EXCERPTED TEXT:
^^^^

Blue House Farm sits at the eastern end of the coastal agricultural valley behind Pescadero, California, 48 miles from Mission Pie and steps away from the entrance to Butano Canyon. Blue House Farm is a certified organic farm whose mild climate allows for an incredible diversity of crops for local markets. Ryan Casey takes special pride in producing the freshest greens, tasty strawberries, and dry-farmed tomatoes.
We have enjoyed a working relationship with Blue House farm since 2008, and have been most inspired by watching their young farm business grow in production and marketing breadth. We purchase about 1/3 of the season’s strawberries from Blue House, and many vegetable ingredients for our savory menu, as well as flowers that bring summer beauty into our shop.
There are many benefits to sourcing produce directly from farms, and we have direct purchase relationships with several, though none more developed and multi-faceted than with Blue House Farm. Buying direct from a farm reduces the transit time for produce, and generally allows for harvest when fruits are at their ripest. Secondly, when we buy direct from a farm, that farmer gains a larger fraction of the food dollar, which can be particularly meaningful for smaller scale farmers with less access to the wholesale market. We enjoy buying from farms where the scale of our purchasing represents a meaningful contribution to the stability and health of that farm’s economy.

^^^^

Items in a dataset
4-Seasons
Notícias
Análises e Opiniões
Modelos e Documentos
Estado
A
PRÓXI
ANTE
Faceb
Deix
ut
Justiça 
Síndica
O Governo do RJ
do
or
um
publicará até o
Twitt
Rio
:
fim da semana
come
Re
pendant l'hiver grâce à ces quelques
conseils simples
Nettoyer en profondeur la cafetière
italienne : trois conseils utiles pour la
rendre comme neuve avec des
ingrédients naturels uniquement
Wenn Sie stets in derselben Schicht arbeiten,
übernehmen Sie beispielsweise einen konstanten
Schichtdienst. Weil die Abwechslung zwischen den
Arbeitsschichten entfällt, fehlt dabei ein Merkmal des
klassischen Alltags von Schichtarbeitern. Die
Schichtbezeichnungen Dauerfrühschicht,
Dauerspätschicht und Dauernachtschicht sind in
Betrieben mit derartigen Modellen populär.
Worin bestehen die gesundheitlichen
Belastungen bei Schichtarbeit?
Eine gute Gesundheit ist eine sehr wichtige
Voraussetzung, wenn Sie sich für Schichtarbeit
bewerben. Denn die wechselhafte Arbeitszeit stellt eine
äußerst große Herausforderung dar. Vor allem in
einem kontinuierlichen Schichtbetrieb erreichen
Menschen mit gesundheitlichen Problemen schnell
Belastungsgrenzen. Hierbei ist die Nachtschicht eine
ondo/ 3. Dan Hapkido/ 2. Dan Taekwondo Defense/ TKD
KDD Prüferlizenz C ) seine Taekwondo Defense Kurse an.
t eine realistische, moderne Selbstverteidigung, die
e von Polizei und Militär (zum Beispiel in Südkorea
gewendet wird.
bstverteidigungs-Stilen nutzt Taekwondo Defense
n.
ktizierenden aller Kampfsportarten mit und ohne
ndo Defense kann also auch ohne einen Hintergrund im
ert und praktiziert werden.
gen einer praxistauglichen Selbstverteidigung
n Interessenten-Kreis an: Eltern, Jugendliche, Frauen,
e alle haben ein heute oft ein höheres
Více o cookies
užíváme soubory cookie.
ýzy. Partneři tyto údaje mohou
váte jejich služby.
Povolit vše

^^^^

EXERCISE DIRECTIONS:
Answer these questions about the Blue House Farm text:
1. How many miles is Blue House Farm from Mission Pie?
2. Since what year has there been a working relationship with Blue House Farm?
3. According to the text, what does buying direct from a farm reduce?

RESPONSE TO THIS EXERCISE:
1. 48 miles
2. 2008
3. The transit time for produce